Instructions for the task
For each line below that holds the string "range", add one to a tally; report that tally alone.

(Data items)
==================================================

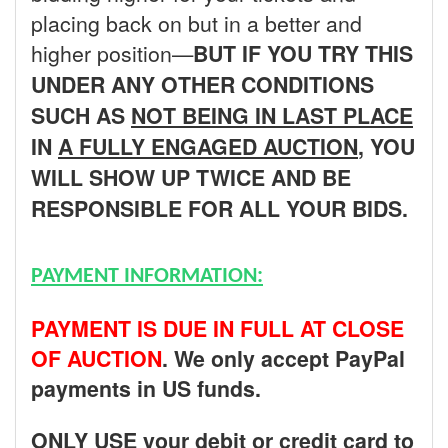
placing back on but in a better and
higher position—
BUT
IF YOU TRY THIS
UNDER ANY OTHER CONDITIONS
SUCH AS
NOT BEING IN LAST PLACE
IN
A FULLY ENGAGED AUCTION
, YOU
WILL SHOW UP TWICE AND BE
RESPONSIBLE FOR ALL YOUR BIDS.
PAYMENT INFORMATION:
PAYMENT IS DUE IN FULL AT CLOSE
OF AUCTION
. We only accept PayPal
payments in US funds.
ONLY USE your debit or credit card to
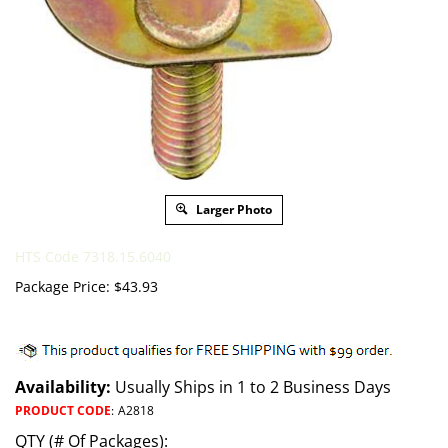
Larger Photo
HTS Code 7318.15.6040
Package Price:
$
43.93
Availability:
Usually Ships in 1 to 2 Business Days
PRODUCT CODE
:
A2818
QTY (# Of Packages):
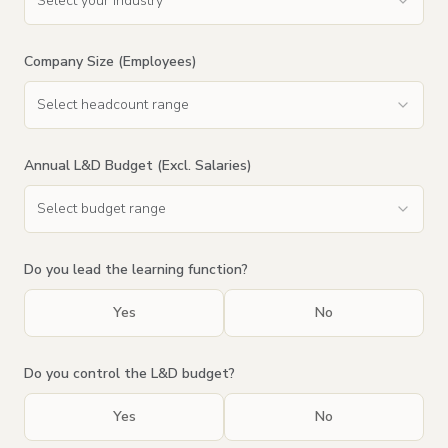
Select your industry
Company Size (Employees)
Select headcount range
Annual L&D Budget (Excl. Salaries)
Select budget range
Do you lead the learning function?
Yes
No
Do you control the L&D budget?
Yes
No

==================================================

Worked solution
2